SortMyLawSchool | Header Banner
SortMyLawSchool | Header Banner


NEERJA SARAPH VS JAYANT V. SARAPH 1994 SCC (6) 461

NEERJA SARAPH VS JAYANT V. SARAPH 1994 SCC (6) 461

 

FACTS

  • The appellant, Neeraja Saraph, an educated woman with a job as a teacher, married Jayant V. Saraph, a computer hardware doctor employed in the USA. They married in August 1989, and Jayant returned to the USA shortly after. Despite initial correspondence encouraging her to join him in the USA, Jayant's interest waned, and by June 1990, he sought an annulment of the marriage in a USA court.
  • The appellant's father-in-law, expressing regret but no offer of compensation, acknowledged his son's decision.
  • The appellant filed a suit for damages against her husband and father-in-law, claiming ruination of her life. The suit was decreed ex-parte in her favor for Rs. 22 lakhs.
  • The respondents appealed, and the High Court stayed the decree, requiring a deposit of Rs. 1,00,000, of which the appellant could withdraw 50%.
  • Present appeal is against the HC orders.

 

 

ISSUE

  • How can the rights and interests of women deserted by non-resident Indians (NRIs) with annulment decrees obtained from foreign courts be protected?

 

RULE

  • The court suggested that the Union of India consider legislation to safeguard women's interests in marriages with NRIs, including:
    • Annulment of marriages between NRIs and Indian women in India by foreign courts should be prohibited.
    • Provisions for adequate alimony from the husband's property in India and abroad.
    • Making Indian court decrees executable in foreign courts through reciprocal agreements.

 

 HELD

  • The court noted the exploitation of women, particularly middle-class women who marry NRIs expecting a better future, only to be deserted.
  • Interim Relief: The High Court's order was modified, directing the deposit of Rs. 3,00,000 (including the Rs. 1,00,000 previously ordered) with provisions for the appellant to withdraw Rs. 1,00,000 and receive monthly interest from the remaining Rs. 2,00,000.
  • The Court proposed legislation similar to the UK's Foreign Judgments (Reciprocal Enforcement) Act 1933 to facilitate the enforcement of judgments and resolutions in cross-border matrimonial disputes.
  • The appeals were disposed of with the modification of the High Court's order regarding the deposit and withdrawal of funds. The court did not express any opinion on the merits of the case but highlighted the need for legislative measures to protect women in similar situations.

 

 

COMMENTARY

  • In Veena Kalia v Jatinder Nath Kalia,the issue was whether non-contest by the wife of a divorce petition filed by the husband in a foreign court, would imply that she had conceded to the jurisdiction of the foreign court. The husband obtained an ex parte divorce decree under section 13 of the Hindu Marriage Act, 1955, from a court in Nova Scotia (Canada) on the ground of irretrievable breakdown of the marriage.
  • Subsequently, the wife filed for divorce in India, on the ground of adultery, cruelty and desertion; she also claimed maintenance under the provisions of the Hindu Adoptions and Maintenance Act, 1956, for herself and her daughters, as also for their marriage expenses.
  • The trial court dismissed her petition on the ground that since she had accepted the judgment of the foreign court dissolving her marriage, the bar of res judicata under section 11 of the Code of Civil Procedure, 1908 would apply, and further, that her petition was mala fide attempt to harass the husband, and was nothing but misuse of the court process.
  • Hence, the wife’s appeal.
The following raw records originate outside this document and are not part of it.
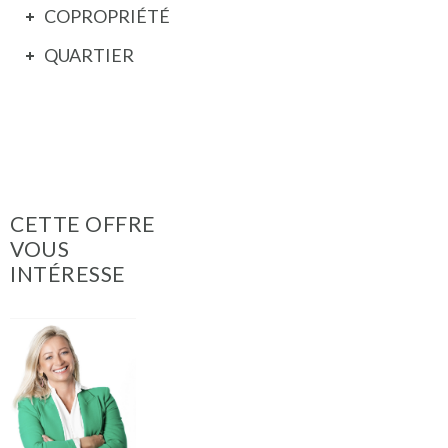
COPROPRIÉTÉ
QUARTIER
CETTE OFFRE
VOUS
INTÉRESSE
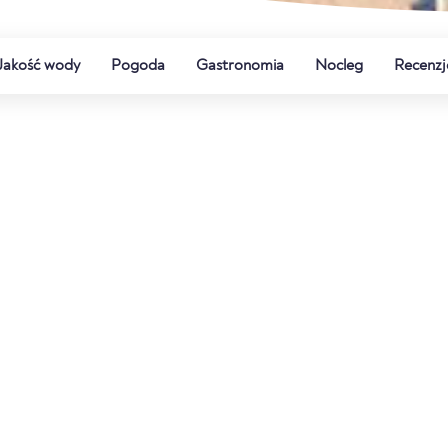
Jakość wody
Pogoda
Gastronomia
Nocleg
Recenzj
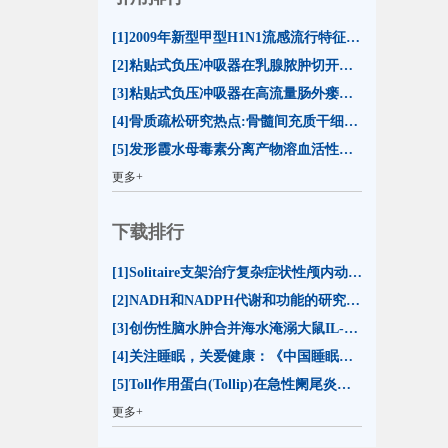
[1]2009年新型甲型H1N1流感流行特征及防控措施(16)
[2]粘贴式负压冲吸器在乳腺脓肿切开引流治疗中的应用(13)
[3]粘贴式负压冲吸器在高流量肠外瘘合并切口裂开治疗中的应用(13)
[4]骨质疏松研究热点:骨髓间充质干细胞分化命运(13)
[5]发形霞水母毒素分离产物溶血活性的比较及其影响因素分析(12)
更多+
下载排行
[1]Solitaire支架治疗复杂症状性颅内动脉狭窄的初步评价(23598)
[2]NADH和NADPH代谢和功能的研究进展(20599)
[3]创伤性脑水肿合并海水淹溺大鼠IL-1β和TNF-α表达的变化(15467)
[4]关注睡眠，关爱健康：《中国睡眠研究报告2023》解读(15141)
[5]Toll作用蛋白(Tollip)在急性阑尾炎时的表达(14409)
更多+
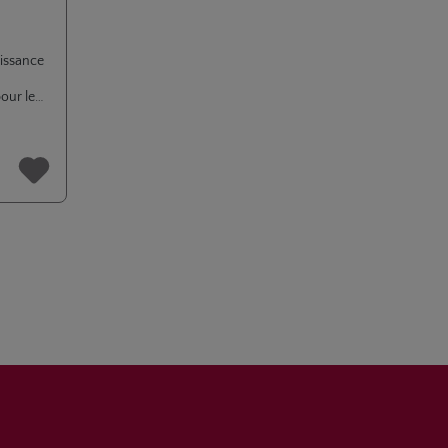
oissance
our les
It was argued that simply because she did not contest the husband’s divorce application in Canada does not imply that she had conceded to that court’s jurisdiction; she further contended that divorce was obtained by him on a ground which is not even available under the Hindu Marriage Act, 1955, viz, irretrievable breakdown of marriage; besides, he was neither domiciled, nor habitually or permanently resided within the jurisdiction of that foreign court, and hence, the decree granted by the Supreme Court of Nova Scotia was a nullity.
  • The court referred to some cases decided by the Supreme Court on the point, and held that rules of natural justice were violated, as the foreign court did not care to check-up whether the wife had enough means and necessary documents to travel, and defend her case in Canada. Consequently, a decree in her favour and maintenance and marriage expenses for the daughters, were allowed.